- Opening Delimiter -

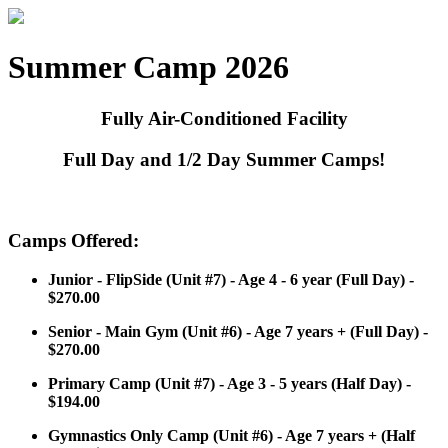
Summer Camp 2026
Fully Air-Conditioned Facility
Full Day and 1/2 Day Summer Camps!
Camps Offered:
Junior - FlipSide (Unit #7) - Age 4 - 6 year (Full Day) -
$270.00
Senior - Main Gym (Unit #6) - Age 7 years + (Full Day) -
$270.00
Primary Camp (Unit #7) - Age 3 - 5 years (Half Day) -
$194.00
Gymnastics Only Camp (Unit #6) - Age 7 years + (Half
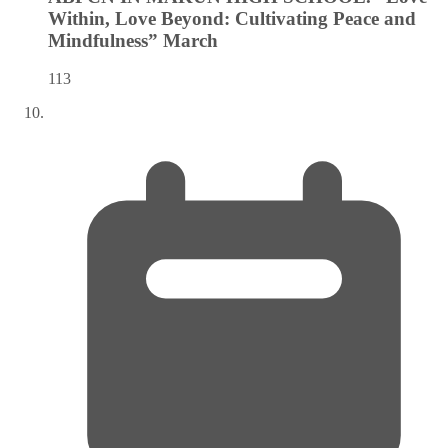
Within, Love Beyond: Cultivating Peace and
Mindfulness”
March
113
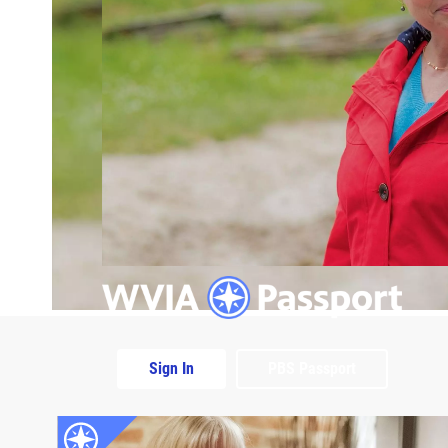
Sign In
PBS Passport
Extras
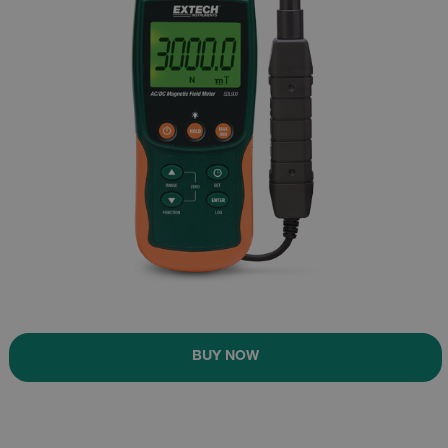
BUY NOW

- Closing Delimiter -

* **EXERCISE INSTRUCTIONS**:
Which lines of the data contain the string "Camps"? Copy each of them.

* **ANSWER TO THIS EXERCISE**:
Full Day and 1/2 Day Summer Camps!
Camps Offered:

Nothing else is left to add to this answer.